Frustrated by their experience, the Hils decided to transform the industry. They launched the nonprofit National Kidney Registry (NKR) in 2007 in an effort to increase the quality, speed and number of living donor transplants in the world. Since its inception, the NKR has implemented a number of key innovations — such as GPS tracking for shipping organs, specialized coding to ensure antibody matches, and enabling remote donation so donor and recipient surgeries don’t have to take place in the same city. The NKR has facilitated 2,667 transplants so far.

Above: In 2016, the NKR partnered with GE Healthcare and VasoHealthcare IT, an imaging solutions consultant and provider, to help reduce the image-review process time from 10 days to 10 minutes by digitizing the kidney image exchange and review. Image credit: GE Healthcare. Top: An image of kidney taken by GE’s Revolution CT scanner. Image credit: GE Healthcare.

It’s been a welcome change. Chronic kidney disease, often caused by diabetes and high blood pressure, affects approximately 14 percent of the general population and kills more people than breast or prostate cancer. According to the National Kidney Foundation, kidney transplant patients live longer than those on dialysis (an IV treatment that flushes waste, chemicals and excess fluids from the blood, just as a healthy kidney would do). Successful kidney donations depend on compatible blood types, antibodies, organ sizes and vascularity. The recipient’s doctors determine this compatibility by examining CT images of the donor kidney.

> _The problem_
Resume the passage on the National Kidney Registry and living-donor kidney transplants, picking up after its final sentence.

> _Dataset extract_
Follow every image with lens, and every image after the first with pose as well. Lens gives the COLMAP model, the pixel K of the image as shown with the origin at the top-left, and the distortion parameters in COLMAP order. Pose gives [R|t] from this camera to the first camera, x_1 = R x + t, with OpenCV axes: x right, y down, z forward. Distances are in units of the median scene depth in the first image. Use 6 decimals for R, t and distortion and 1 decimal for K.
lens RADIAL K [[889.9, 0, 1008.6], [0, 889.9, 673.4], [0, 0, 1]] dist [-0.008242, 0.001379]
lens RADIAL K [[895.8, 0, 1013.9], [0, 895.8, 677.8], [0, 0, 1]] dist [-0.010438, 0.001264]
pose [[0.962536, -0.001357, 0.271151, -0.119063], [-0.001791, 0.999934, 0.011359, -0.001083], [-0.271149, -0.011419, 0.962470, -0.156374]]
...
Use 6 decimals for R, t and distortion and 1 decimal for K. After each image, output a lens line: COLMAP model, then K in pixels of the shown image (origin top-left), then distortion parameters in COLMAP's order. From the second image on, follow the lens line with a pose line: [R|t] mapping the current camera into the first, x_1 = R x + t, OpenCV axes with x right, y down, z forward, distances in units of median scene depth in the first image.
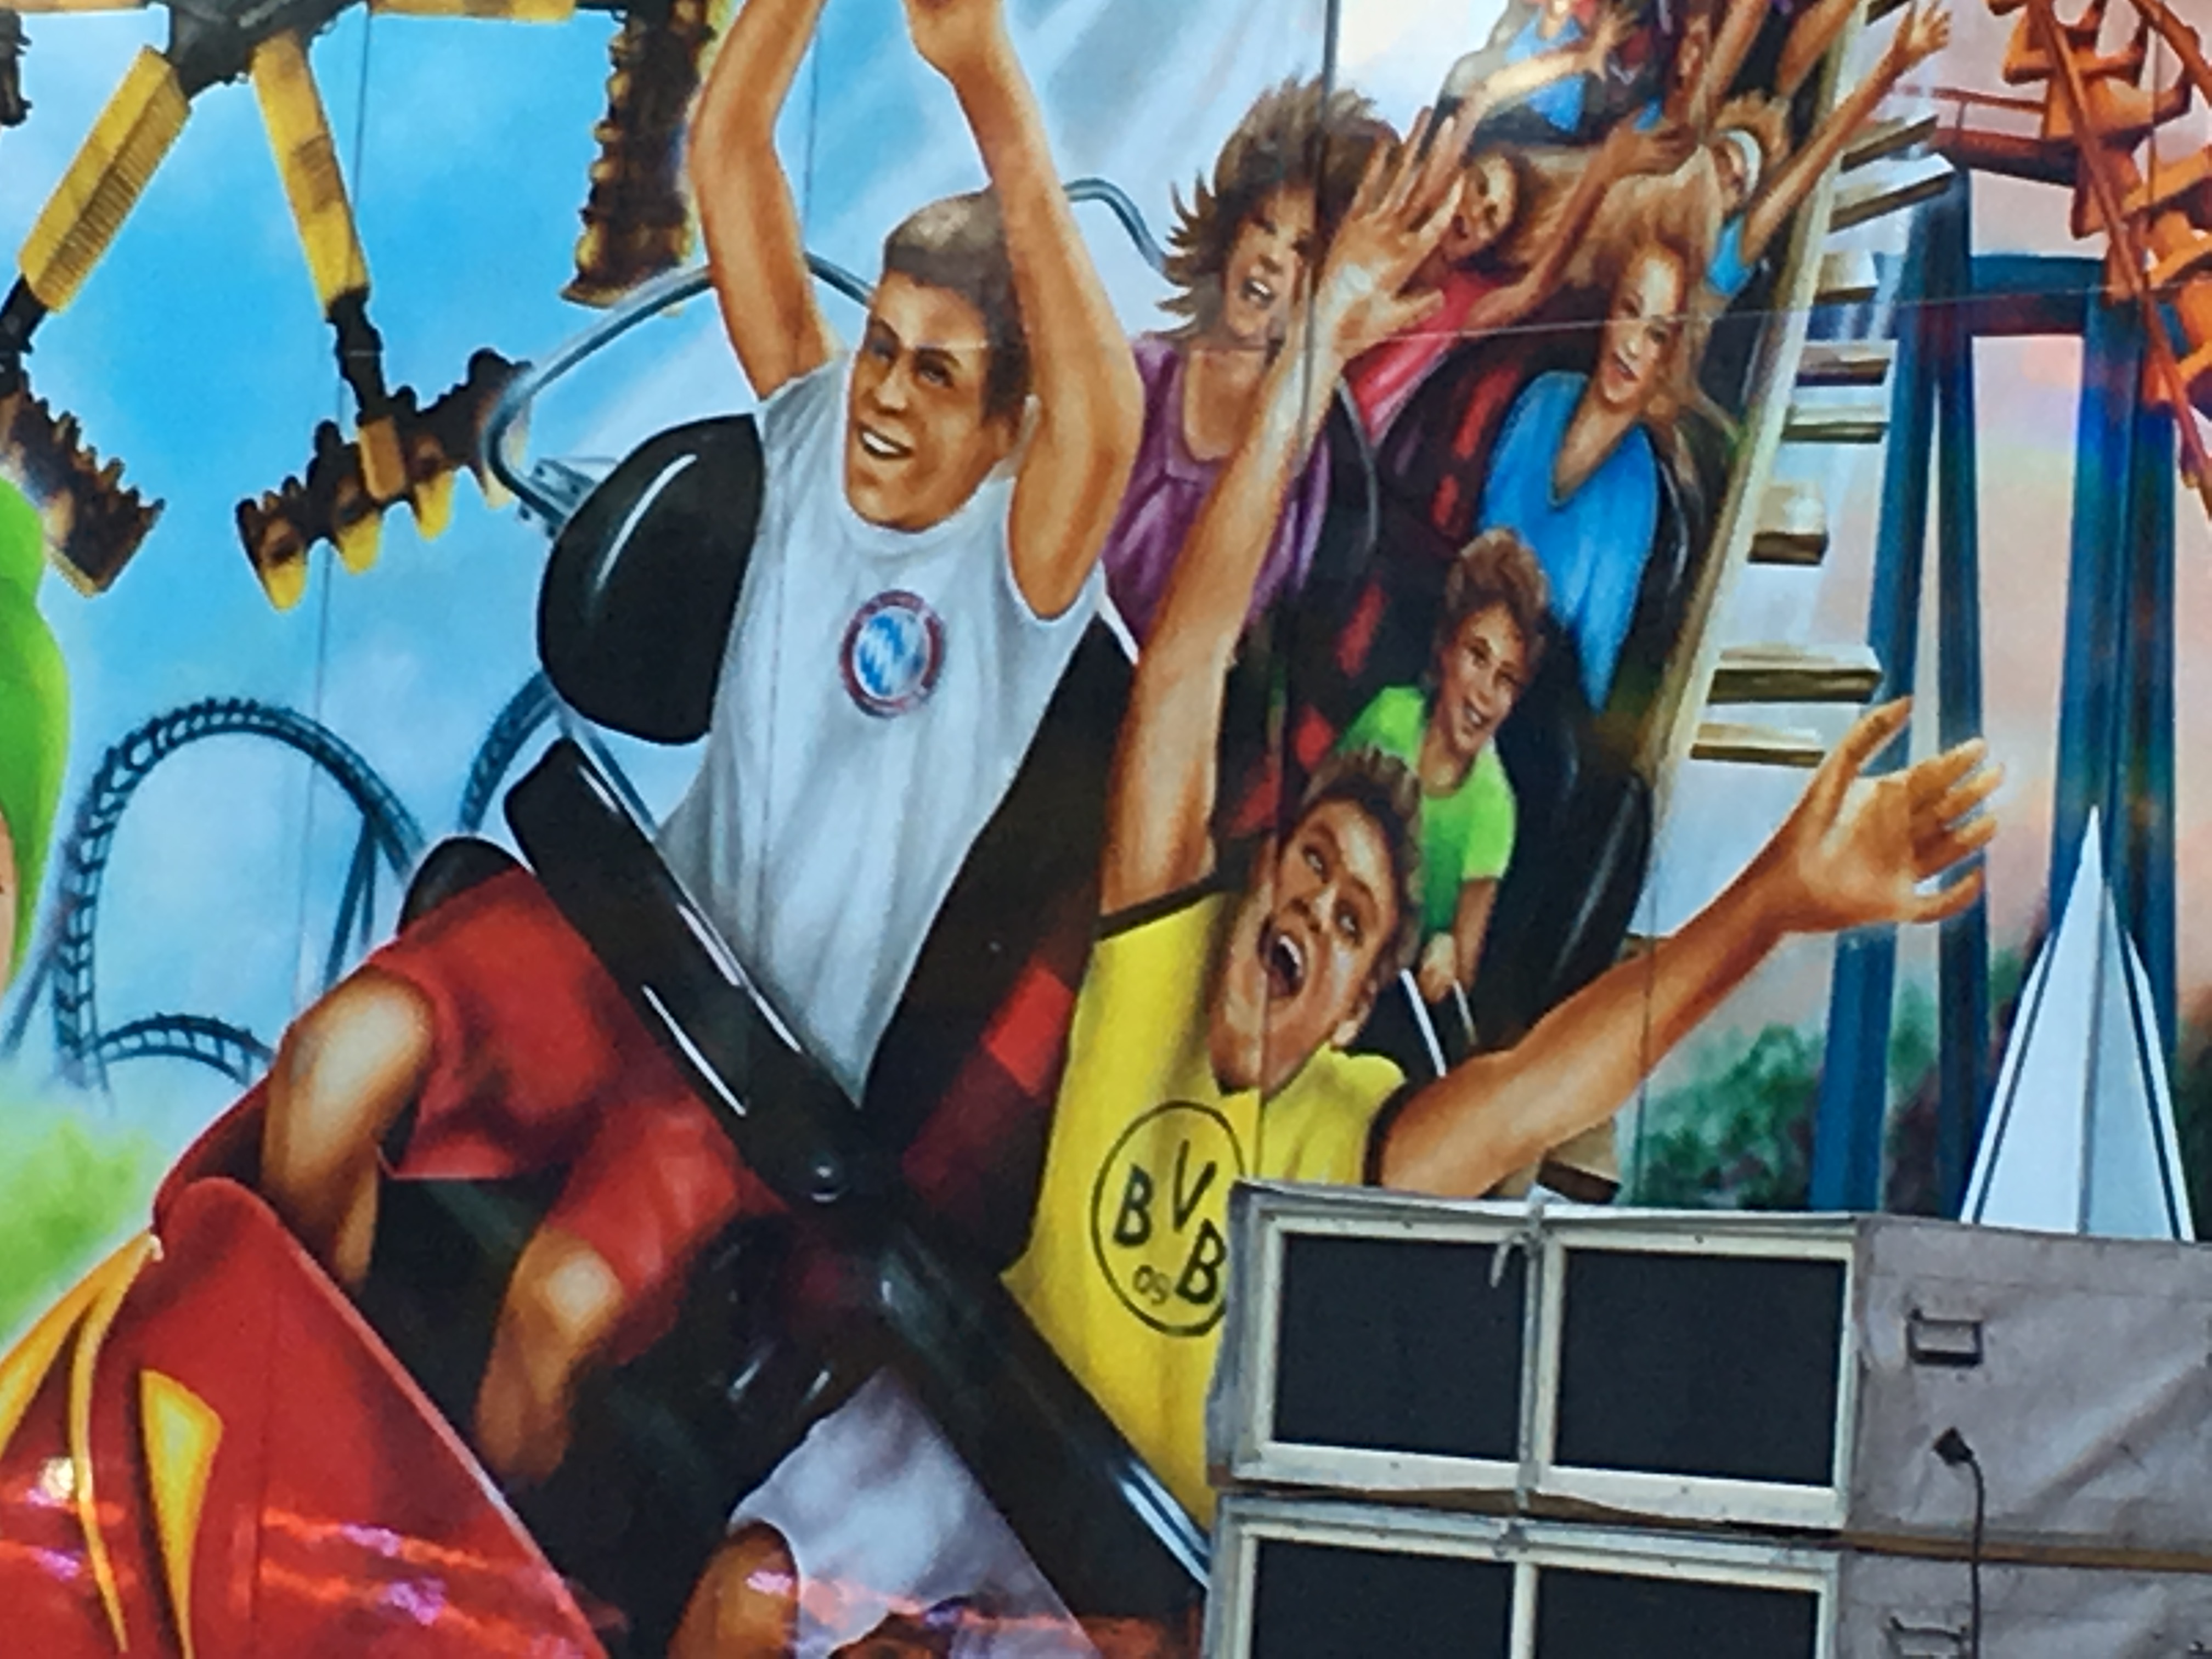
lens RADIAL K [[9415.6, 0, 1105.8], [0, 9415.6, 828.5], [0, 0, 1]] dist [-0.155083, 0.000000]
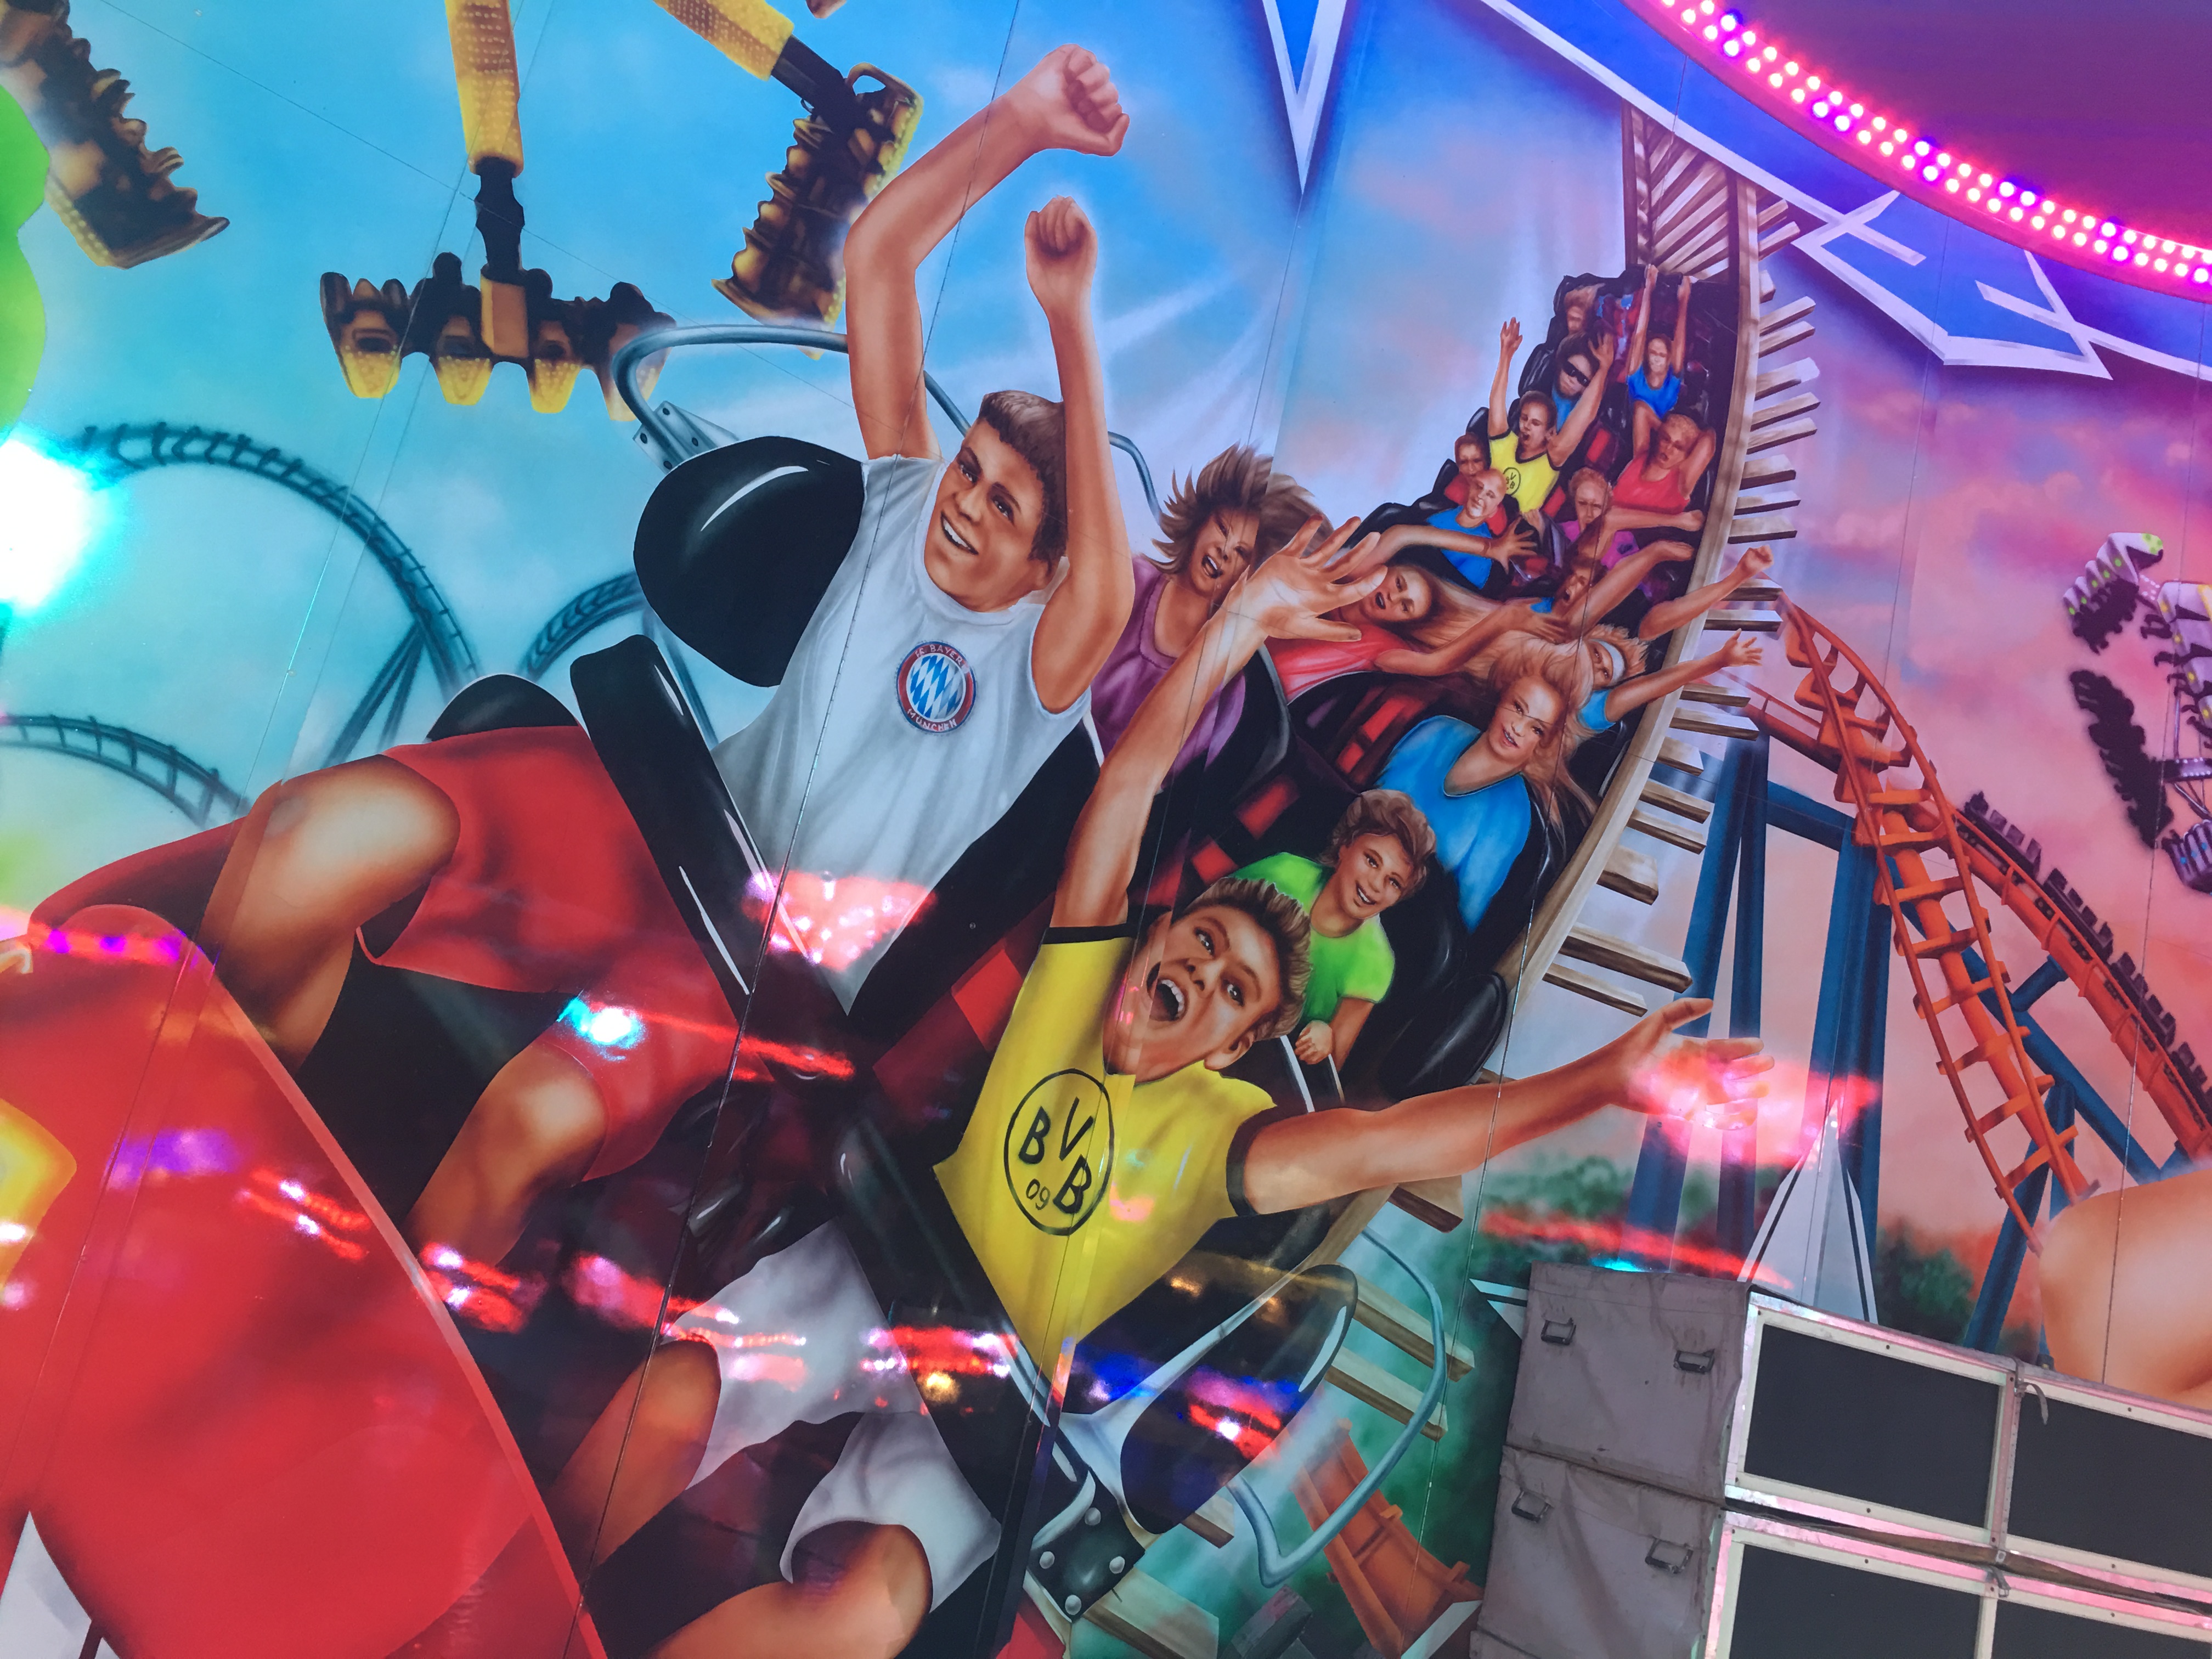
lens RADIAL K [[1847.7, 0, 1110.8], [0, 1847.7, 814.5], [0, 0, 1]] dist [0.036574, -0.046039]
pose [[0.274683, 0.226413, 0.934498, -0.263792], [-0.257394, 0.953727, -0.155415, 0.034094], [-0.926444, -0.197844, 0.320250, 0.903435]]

> _Exercise output_
But despite NKR’s success in connecting recipients with potential donors, the fact that doctors were still exchanging CT images of kidneys on CDs via mail delayed the matching process. Sometimes it would take up to 10 days to conduct an imaging scan, transfer the image to a CD, mail it to the recipient’s doctors, and wait to see if the donor was ruled in — or out, in which case the painstaking process would have to start all over again. So, in 2016, the NKR partnered with GE Healthcare and VasoHealthcare IT, an imaging solutions consultant and provider, to help reduce the image-review process time from 10 days to 10 minutes by digitizing the image exchange and review. “Physicians have to really look at these images to determine if there’s a potential match,” says GE Healthcare’s Matt Atwood. “If not, it’s important to get these participants back into the matching process pool as soon as possible.”

“Physicians have to really look at these images to determine if there’s a potential match,” says GE Healthcare’s Matt Atwood. “If not, it’s important to get these participants back into the matching process pool as soon as possible.” Image credit: GE Healthcare.

The system runs on GE Healthcare’s Centricity Universal Viewer Zero Footprint (ZFP) system, which provides the backbone for image access, archiving and visualization over the cloud. Although it doesn’t use machine learning, the system is an excellent example of “intelligent” software — it utilizes a proprietary, adaptive streaming technology that adjusts to the users’ network bandwidth and device, optimizing quality and speed of display. This way, doctors can use the most common web browser or mobile device to instantly and clearly access donor images from other NKR member centers around the country.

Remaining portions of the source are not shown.